Insomma grazie al film si fa un mini viaggio nel grande viaggio che sono le 22000 pagine scritte da Santa Veronica, che da una sola stanza ha sperimentato tutto il mondo, e se inizialmente questa giovane ha i dubbi di tutti e ci sembra così simile e vicina, pian piano che il film progredisce ci si accorge che non si è degni di legarle le scarpe, tanto alte sono le vette spirituali da lei raggiunte, tant’è che negli ultimi sette anni il diario le è stato dettato addirittura dalla Madonna stessa, quindi scritto in seconda persona, un caso unico, e le sensazioni diffuse nel pubblico astante davanti alla proiezione sono stupore e incoraggiamento.

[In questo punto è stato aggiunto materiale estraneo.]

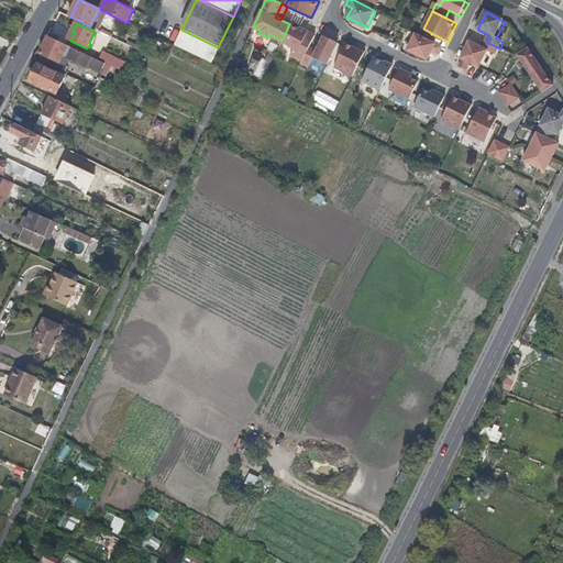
[(302,30),(298,29),(289,24),(282,41),(294,47),(290,54),(301,61),(302,59),(309,46),(313,36),(315,34),(304,29),(302,30)]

“Sine sole cinema”, il nome della casa di produzione, non è stato scelto a caso, fa il paio a “sine sole sileo” ed è un nome provocatorio, ci spiega il regista, «subito prima che inizi il film si fa buio nella stanza, l’arrivo della luce costituisce l’inizio della pellicola. Ho paragonato questo momento al buio e vuoto culturale e morale in cui ci troviamo, nell’arte vedo un mezzo per portare la luce».

«Credevo esistesse Dio ma crescendo facevo di tutto per non cercarlo nella chiesa, anzi cresceva in me un sentimento dichiaratamente anti cattolico, in primis nato dal non vedere, a mio dire, in chi mi circondava e che si diceva credente nessuna differenza con chi non credeva e anzi a volte le persone cosiddette credenti si comportavano anche peggio. E così, mescolando superbia e ignoranza, mi convinsi che avrei potuto capire Dio con le mie forze e che sicuramente non lo avrei trovato in una chiesa cattolica», a sorpresa quindi, tramite Santa Veronica, per Giovanni Ziberna luce fu, vista la profonda convinzione anticlericale ormai abbandonata; andiamo dunque tutti a vedere questo film, un bagno di luce garantito.